• _YOUR ASSIGNMENT_: Everything from the line that contains "This is a Full" through the final line of the records should be written out exactly, and nothing outside that span.

• _MATERIAL FOR THIS EXERCISE_:
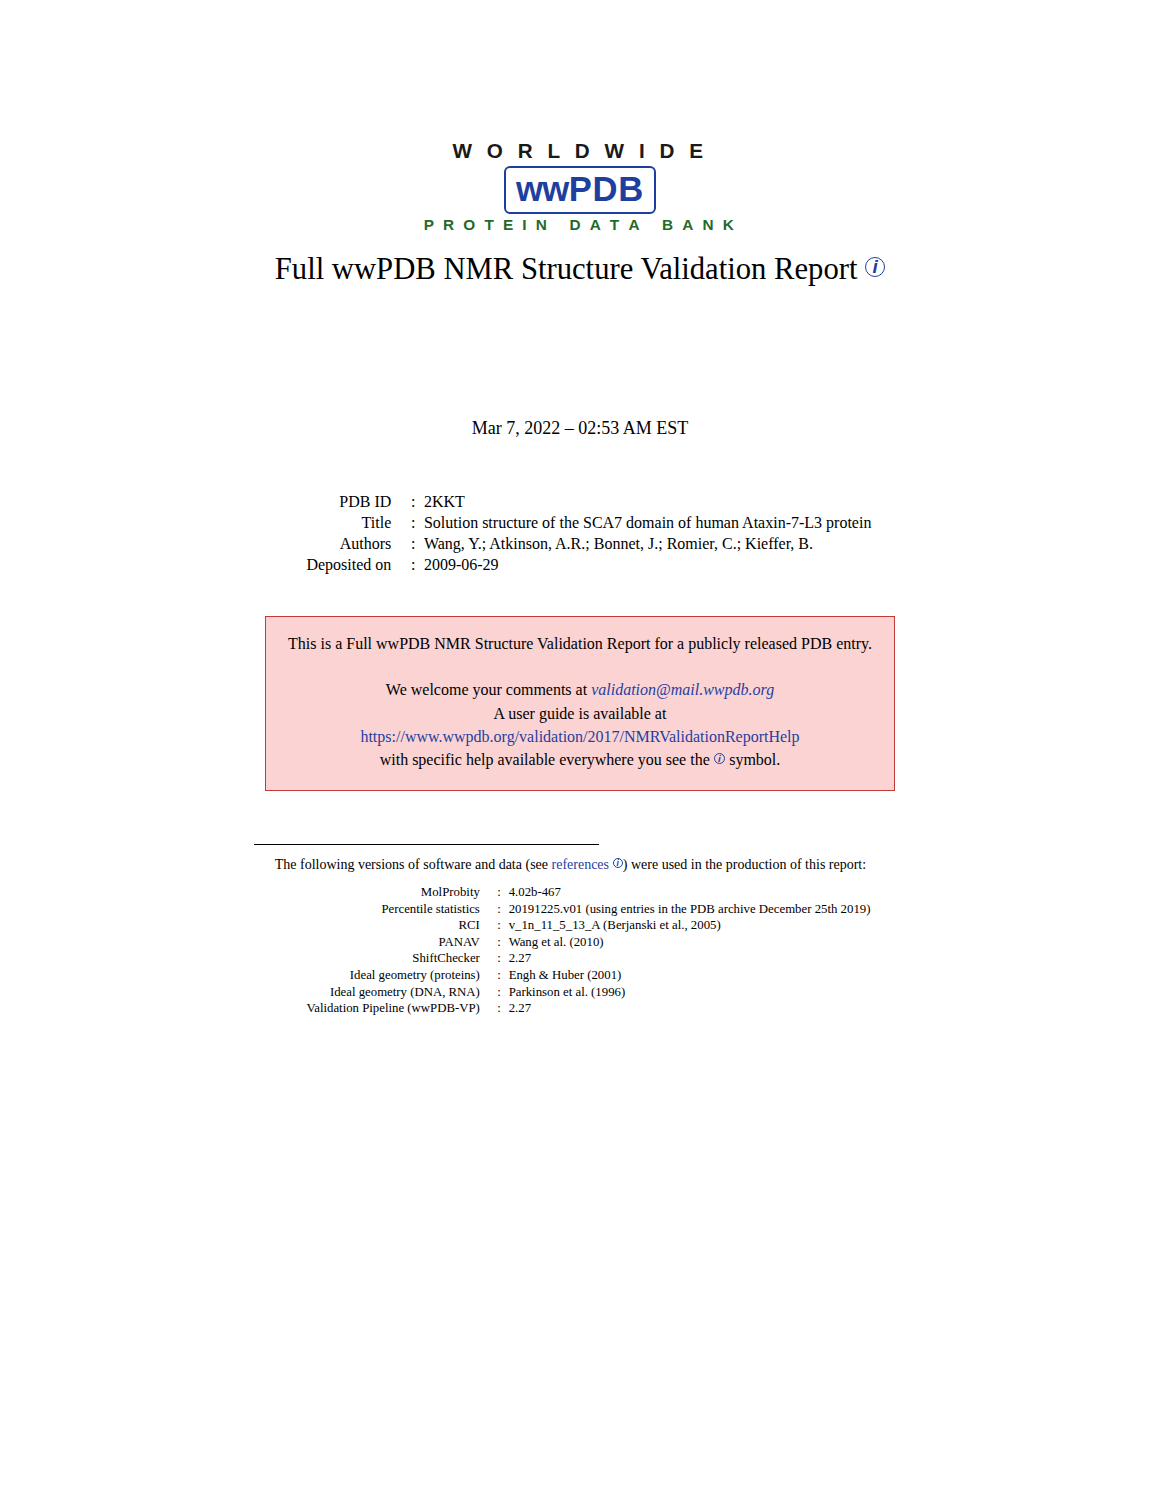W O R L D W I D E
ww PDB
P R O T E I N D A T A B A N K
Full wwPDB NMR Structure Validation Report i
Mar 7, 2022 – 02:53 AM EST
| PDB ID | : | 2KKT |
| Title | : | Solution structure of the SCA7 domain of human Ataxin-7-L3 protein |
| Authors | : | Wang, Y.; Atkinson, A.R.; Bonnet, J.; Romier, C.; Kieffer, B. |
| Deposited on | : | 2009-06-29 |
This is a Full wwPDB NMR Structure Validation Report for a publicly released PDB entry.
We welcome your comments at validation@mail.wwpdb.org
A user guide is available at
https://www.wwpdb.org/validation/2017/NMRValidationReportHelp
with specific help available everywhere you see the i symbol.
The following versions of software and data (see references i) were used in the production of this report:
| MolProbity | : | 4.02b-467 |
| Percentile statistics | : | 20191225.v01 (using entries in the PDB archive December 25th 2019) |
| RCI | : | v_1n_11_5_13_A (Berjanski et al., 2005) |
| PANAV | : | Wang et al. (2010) |
| ShiftChecker | : | 2.27 |
| Ideal geometry (proteins) | : | Engh & Huber (2001) |
| Ideal geometry (DNA, RNA) | : | Parkinson et al. (1996) |
| Validation Pipeline (wwPDB-VP) | : | 2.27 |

• _THE COMPLETED TASK_:
This is a Full wwPDB NMR Structure Validation Report for a publicly released PDB entry.
We welcome your comments at validation@mail.wwpdb.org
A user guide is available at
https://www.wwpdb.org/validation/2017/NMRValidationReportHelp
with specific help available everywhere you see the i symbol.
The following versions of software and data (see references i) were used in the production of this report:
| MolProbity | : | 4.02b-467 |
| Percentile statistics | : | 20191225.v01 (using entries in the PDB archive December 25th 2019) |
| RCI | : | v_1n_11_5_13_A (Berjanski et al., 2005) |
| PANAV | : | Wang et al. (2010) |
| ShiftChecker | : | 2.27 |
| Ideal geometry (proteins) | : | Engh & Huber (2001) |
| Ideal geometry (DNA, RNA) | : | Parkinson et al. (1996) |
| Validation Pipeline (wwPDB-VP) | : | 2.27 |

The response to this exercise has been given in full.